Don’t get me wrong, VS even promoting models that are women of color who pass a paper bag test is a first, even though it should’ve been happening all along. But VS is known for their campy 2000s runway shows, cheeky photoshoots of models biting into lollipops, and bright lacy outfits that I can’t mention here, lest I be censored for breaking the dress code through writing. So why won’t they give their models of color the same image? Why are women of color forbidden to take agency over their own sexuality? It’s always cast upon us from others, never coming from within, never within our control. And when we are finally represented by one of the largest existing lingerie brands, it must be solemn. “Wise.” “Powerful.”  

And a podcast? So they can talk about…what, exactly? How much of an impact is their new look of badly lit, earth-toned photoshoots of somber women going to make? So Priyanka Chopra Jonas can talk about her career, so Megan Rapinoe can talk about soccer… on a podcast for a brand that sells lingerie? That’s not what Victoria’s Secret has ever, not once, been known for. 
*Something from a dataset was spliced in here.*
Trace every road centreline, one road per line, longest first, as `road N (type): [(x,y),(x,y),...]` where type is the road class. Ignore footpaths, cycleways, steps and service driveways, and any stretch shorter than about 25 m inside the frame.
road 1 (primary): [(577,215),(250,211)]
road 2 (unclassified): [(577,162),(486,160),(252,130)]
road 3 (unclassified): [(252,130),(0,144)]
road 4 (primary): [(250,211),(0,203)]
By rebranding in this lifeless format where the main difference is the employment of plus-sized, darker-skinned models, VS either consciously or subconsciously sends the message, “Fun and sexuality is for thin light-skinned or white women only.” If they saw us as equals, then why does the way we’re portrayed look so different?

Marketing executives in the clothing and beauty industries, time and time again, fail to realize women of color enjoy being cute, fun, and sexy as much as white women. It’s simply never marketed to us, because God forbid we feel beautiful on our own terms. Do you think women of color don’t want to see themselves included amongst the angels and glamour photoshoots? There are whole untapped demographics for your products because you have never used models of color to sell them or appeal to us in any way. 

Victoria’s Secret: You did alright, but you could do better.